While moored in Ensenada, Baja California, working on several projects on Let it Be, our Bahia 46 catamaran, we happened to be there for the finish of the world renown Newport to Ensenada Race. Wow! Now that I have mentioned “race”, I can already feel the monohull camp getting uneasy.
To that I’ll say, COOL IT! I’m not here to add to the ongoing debate, although, one cannot ignore that the first boats to come in were Orion and Mighty Merloe, two huge and very fast multihulls, the first, of America’s Cup fame. However fast, these boats can hardly be considered cruising boats. After the race, while conversing with the skipper of catamaran “Tomahawk”, being very proud of
his homebuilt boat and her performance in the race, he said, “A monohull is only half a boat.” There, that should incense the monohull camp, but hey, sorry, I did not say it, that is one man’s opinion.
Now I will say something in favor of the Monohull camp.
After working on the Kitty Hawk and sailing her for over ten years, all the while preparing her for a circumnavigation, or better said, to sail anywhere about the world (except the bitterrrr cold places), we got to the place where we felt she was pretty much ready. She is a stout well founded boat with a heavy built hull, a stable cruising platform in big seas. With the engine replaced, the rig refurbished, the fridge and freezer rebuilt, with equipment and systems to make her safe and the creature comforts to make her a nice home, we were finally glad to be basically done with projects and happy and thankful for a nice home.
Kitty Hawk the day she sold.
Pivoting Bow Roller
With a cutaway keel and a skeg-hung rudder, she was more maneuverable than a full keel boat and still had a well supported rudder. I would always say, “I’ll never go to sea with a bolted-on keel or a spade rudder.” At 22 tons, fully loaded with 400 gallons of water and 100 gallons of fuel I was happy with my hefty “coral cruncher”. Coral cruncher? Yes, I once met a guy who salvaged a CSY off a reef days after it was abandoned by a couple who had run her hard aground during a charter. He pulled it off the reef and then sailed the boat from Mexico up to Florida. She was heavily scarred, but not holed.
Essentially, with a cutter rig and a self-tending staysail, a bow roller pivot to handle our Delta 88 anchor and a powerful windlass to handle our G4 all-chain rode, I felt I would never need or want another boat.

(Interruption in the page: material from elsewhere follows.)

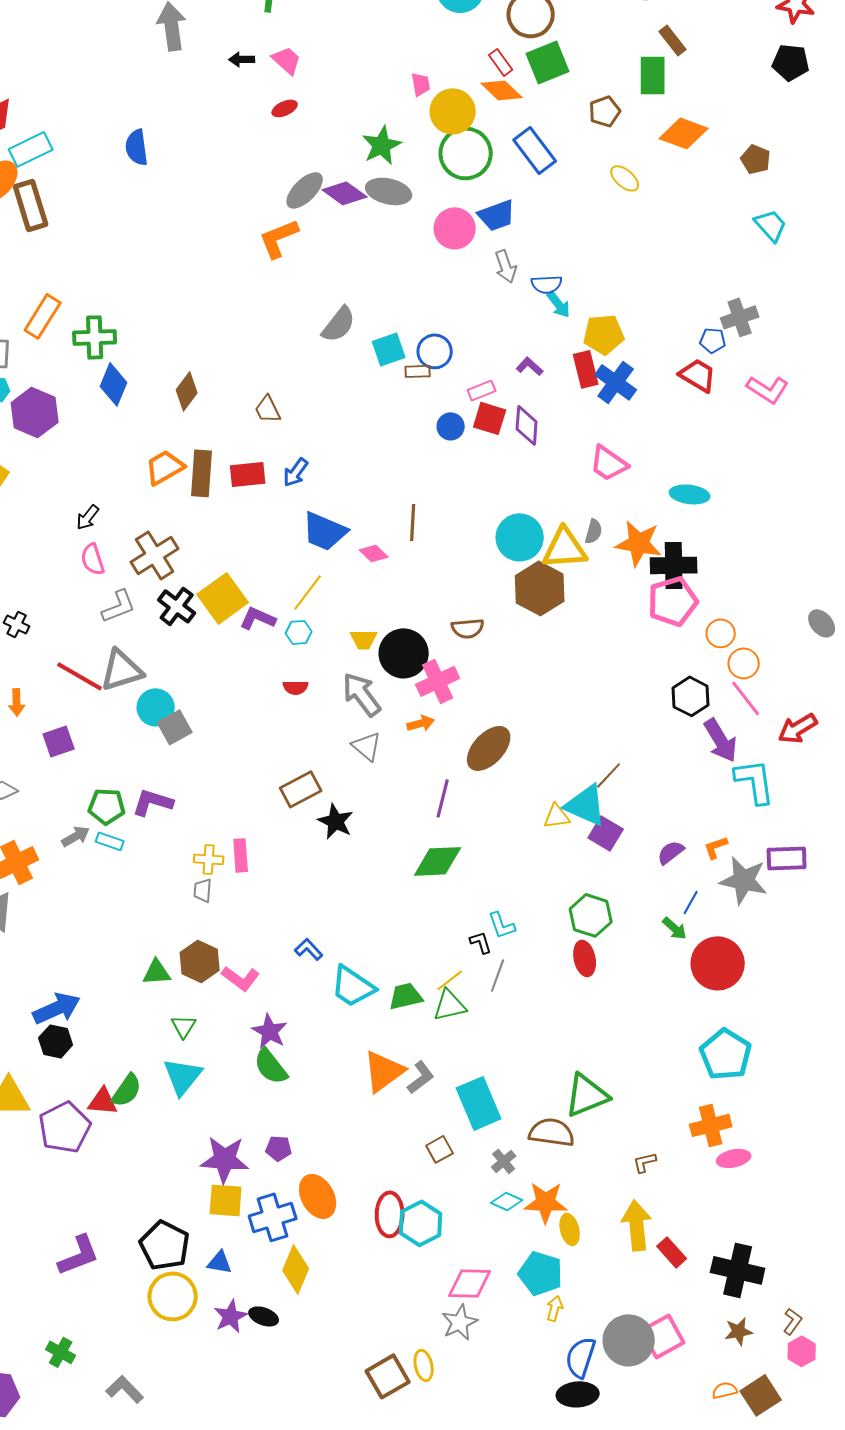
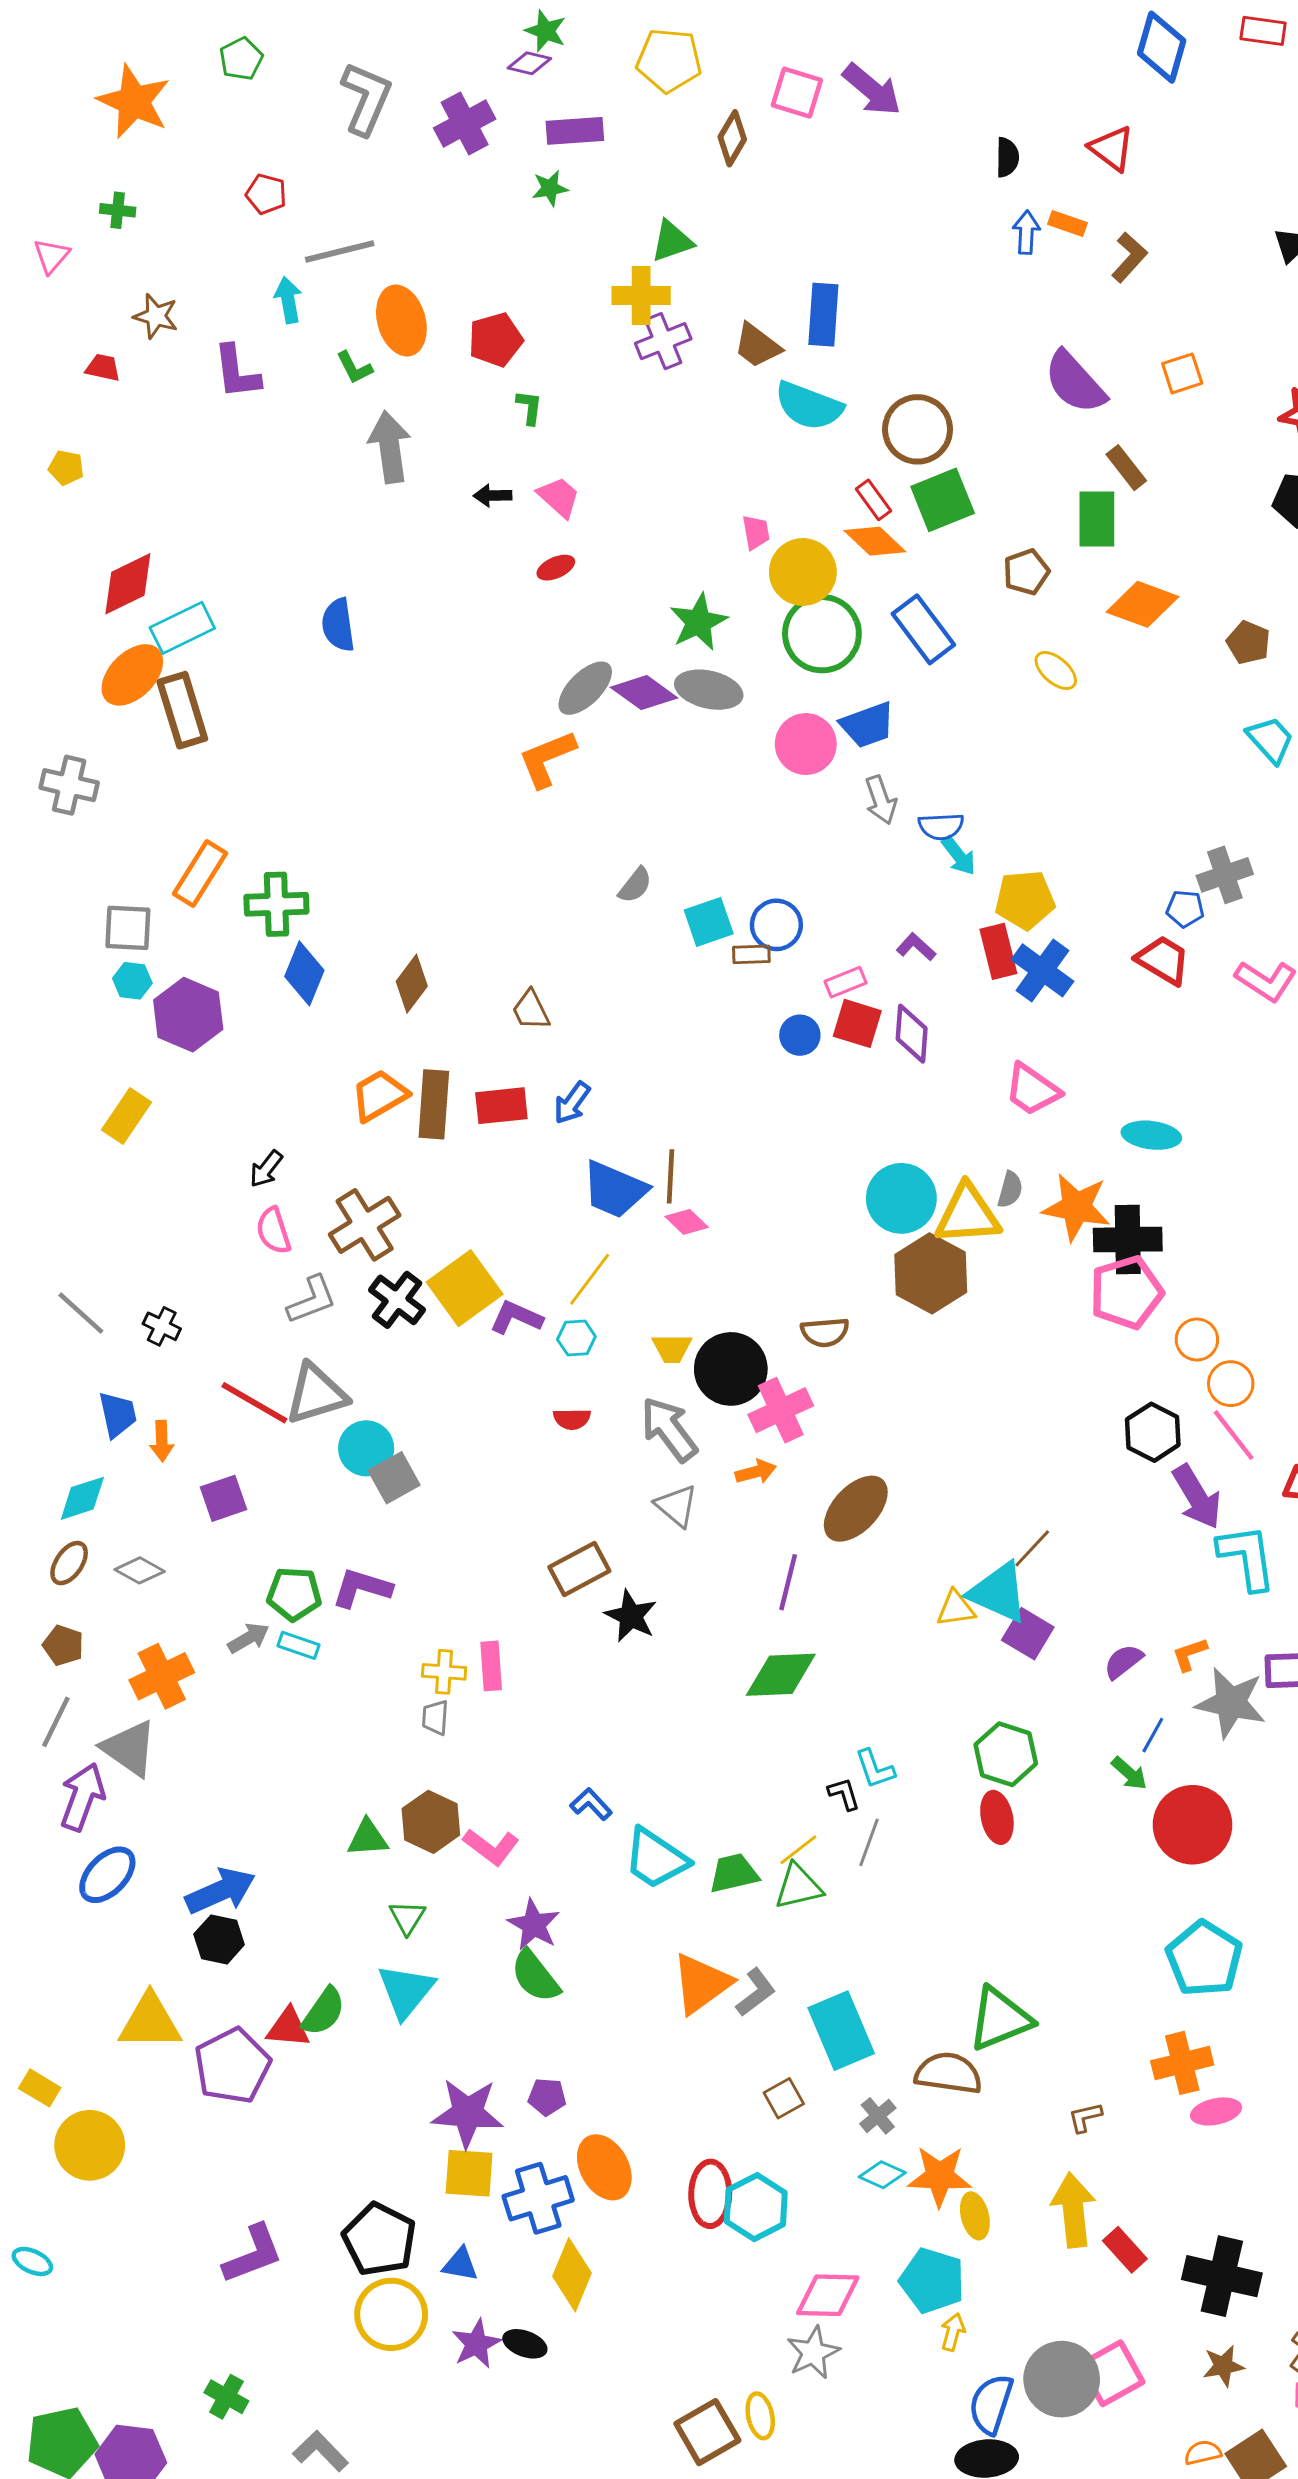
gray semicircle: (339, 324) -> (635, 885), size x0.7
brown line: (413, 522) -> (670, 1176), moved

A bigger boat would be harder to single hand; it would mean bigger everything, a bigger rig, more expensive to maintain, deeper draft, making it harder to reach some of our favorite places. After sailing her successfully for over 20.000 nautical miles through many a tropical squall including getting caught by Tropical Storm Gama who back tracked down on top of us while near the Bay Islands of Honduras, with winds of 55 knots gusting to 65 and 25 foot seas, feeling safe and in control with three reefs in the main and one in the staysail, why would I ever want another boat? After investing so much blood, sweat and tears into this boat, why would I ever want to begin the process of preparing another boat for the task. I am ready to go, the boat is ready to go, so let’s go. There a places to go, things to do, people to meet, let’s go, let’s go! “Today is your day! Your mountain is waiting. So…get on your way!”
“Hold your horses! captain, you know too well we’ve got to grow the crew”, Nicole kindly reminds me.